Longas filas em escola de Gaia e queixas de poucas mesas de voto

MANUEL FERNANDO ARAÙJO

Para votar nas 15 mesas de voto da escola em causa foram inscritos 11.119 eleitores.

Eleitores que votam numa escola do centro de Vila Nova de Gaia queixaram-se este domingo de terem de enfrentar longas filas, numa secção onde o número de mesas de voto foi reduzido de 15 para oito.

Em causa estão as secções de voto instaladas na Escola Secundária António Sérgio, na freguesia urbana de Mafamude, onde há registos de eleitores que esperaram mais de uma hora pela sua vez, desistiram e voltaram mais tarde, para nova e longa espera.
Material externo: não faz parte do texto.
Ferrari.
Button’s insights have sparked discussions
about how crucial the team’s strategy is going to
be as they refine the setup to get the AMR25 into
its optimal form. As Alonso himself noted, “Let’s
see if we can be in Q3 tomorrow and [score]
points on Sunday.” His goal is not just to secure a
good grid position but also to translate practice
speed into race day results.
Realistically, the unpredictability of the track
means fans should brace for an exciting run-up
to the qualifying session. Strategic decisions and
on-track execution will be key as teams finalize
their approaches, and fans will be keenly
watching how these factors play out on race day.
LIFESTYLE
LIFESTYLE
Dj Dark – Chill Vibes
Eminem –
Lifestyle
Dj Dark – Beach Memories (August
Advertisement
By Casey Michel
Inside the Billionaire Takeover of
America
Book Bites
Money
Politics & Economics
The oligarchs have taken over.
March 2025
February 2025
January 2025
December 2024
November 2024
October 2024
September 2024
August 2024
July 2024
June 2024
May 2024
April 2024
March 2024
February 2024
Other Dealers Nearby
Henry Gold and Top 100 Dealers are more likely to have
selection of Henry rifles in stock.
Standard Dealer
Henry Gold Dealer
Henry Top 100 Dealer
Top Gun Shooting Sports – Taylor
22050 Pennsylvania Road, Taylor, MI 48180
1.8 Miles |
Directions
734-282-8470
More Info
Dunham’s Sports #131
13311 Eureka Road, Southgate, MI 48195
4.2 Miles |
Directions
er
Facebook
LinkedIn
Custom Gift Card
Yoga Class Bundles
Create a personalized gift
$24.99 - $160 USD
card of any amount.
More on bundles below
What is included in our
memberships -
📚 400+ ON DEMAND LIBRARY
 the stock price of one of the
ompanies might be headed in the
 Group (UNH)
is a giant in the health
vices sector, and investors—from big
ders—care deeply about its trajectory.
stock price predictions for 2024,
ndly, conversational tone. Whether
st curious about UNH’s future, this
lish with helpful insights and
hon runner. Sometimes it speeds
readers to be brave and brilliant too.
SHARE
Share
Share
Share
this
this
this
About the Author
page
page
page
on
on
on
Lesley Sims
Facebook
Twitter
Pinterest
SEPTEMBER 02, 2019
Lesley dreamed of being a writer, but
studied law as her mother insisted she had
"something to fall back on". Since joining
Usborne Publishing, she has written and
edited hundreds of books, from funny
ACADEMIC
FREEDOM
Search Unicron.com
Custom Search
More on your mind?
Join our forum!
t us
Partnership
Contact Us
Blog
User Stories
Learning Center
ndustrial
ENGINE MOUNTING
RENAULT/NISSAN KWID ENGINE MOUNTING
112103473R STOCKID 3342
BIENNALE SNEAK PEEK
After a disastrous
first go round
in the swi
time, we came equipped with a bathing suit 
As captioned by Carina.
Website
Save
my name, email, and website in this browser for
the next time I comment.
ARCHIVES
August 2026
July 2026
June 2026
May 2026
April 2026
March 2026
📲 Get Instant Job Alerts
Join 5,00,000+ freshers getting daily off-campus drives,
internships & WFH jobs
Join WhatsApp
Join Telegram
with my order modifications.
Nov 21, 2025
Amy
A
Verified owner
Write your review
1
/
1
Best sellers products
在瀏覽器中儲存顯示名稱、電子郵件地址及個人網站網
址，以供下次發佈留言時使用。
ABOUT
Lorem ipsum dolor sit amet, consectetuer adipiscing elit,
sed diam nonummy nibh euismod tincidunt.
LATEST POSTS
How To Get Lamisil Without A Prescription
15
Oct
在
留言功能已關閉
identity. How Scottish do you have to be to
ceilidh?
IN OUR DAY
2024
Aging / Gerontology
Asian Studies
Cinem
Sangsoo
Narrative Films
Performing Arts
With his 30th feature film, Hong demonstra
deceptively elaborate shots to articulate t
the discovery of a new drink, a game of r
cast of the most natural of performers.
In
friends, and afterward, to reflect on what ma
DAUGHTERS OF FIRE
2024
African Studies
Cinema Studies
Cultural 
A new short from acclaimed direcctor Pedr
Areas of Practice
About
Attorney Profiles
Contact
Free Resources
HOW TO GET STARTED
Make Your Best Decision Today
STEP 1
Para votar nas 15 mesas de voto da escola em causa foram inscritos 11.119 eleitores e até às 15:30 tinham votado 4.775.

Contactado pela agência Lusa, o presidente da Junta de Freguesia, João Paulo Correia, sublinhou, desde logo, que não é a autarquia que determina a organização das mesas de voto.

"O problema é que é a junta que tem de dar a cara, numa decisão que não foi nossa", acrescentou, explicando que teve de dar cumprimento a uma alteração imposta por lei de há um ano.

"Isto tem a ver com a lei eleitoral para a Assembleia da República que, no seu artigo 40 e numa revisão feita há um ano, veio dizer que as mesas de voto eram organizadas por sensivelmente 1.500 eleitores. Depois, a própria Comissão Nacional de Eleições (CNE) e a DGAI, que dá apoio às eleições, insistiram junto das freguesias para fazerem essa alteração".

Daí resultou que, no caso da Escola António Sérgio, onde tínhamos mesas com 900 eleitores, a junta foi forçada a aproximá-los dos 1.300 ou 1.400. "E aquilo foi autorizado", afirmou.

João Paulo Correia lembrou, entretanto, que "os cidadãos que estiverem nas instalações à hora de fecho da votação, podem continuar a esperar, porque que terão sempre oportunidade de exercer o seu direito".

Contactado pela agência Lusa, o presidente da CNE, João Tiago Machado, disse não ter registado qualquer queixa alusiva.

Ao lado, no concelho do Porto, a PSP foi chamada a uma secção de voto da zona da Corujeira, por um cidadão que queria exercer o seu direito de voto, mas o seu nome já estava descarregado nos cadernos como tendo participado no ato eleitoral, disse fonte do Comando Metropolitano daquela força policial.

Questionado também sobre este assunto, João Tiago Machado disse ter notícia de pelo menos um caso similar, mas avisou que a CNE "não tem poderes nenhuns para atuar hoje nesse sentido".

"O que se recomenda é que se lavre um protesto e, mediante esse protesto e se a entrada do último deputado por esse círculo tiver sido por pouquinhos votos, pode dar azo à repetição da votação nessa mesa", observou.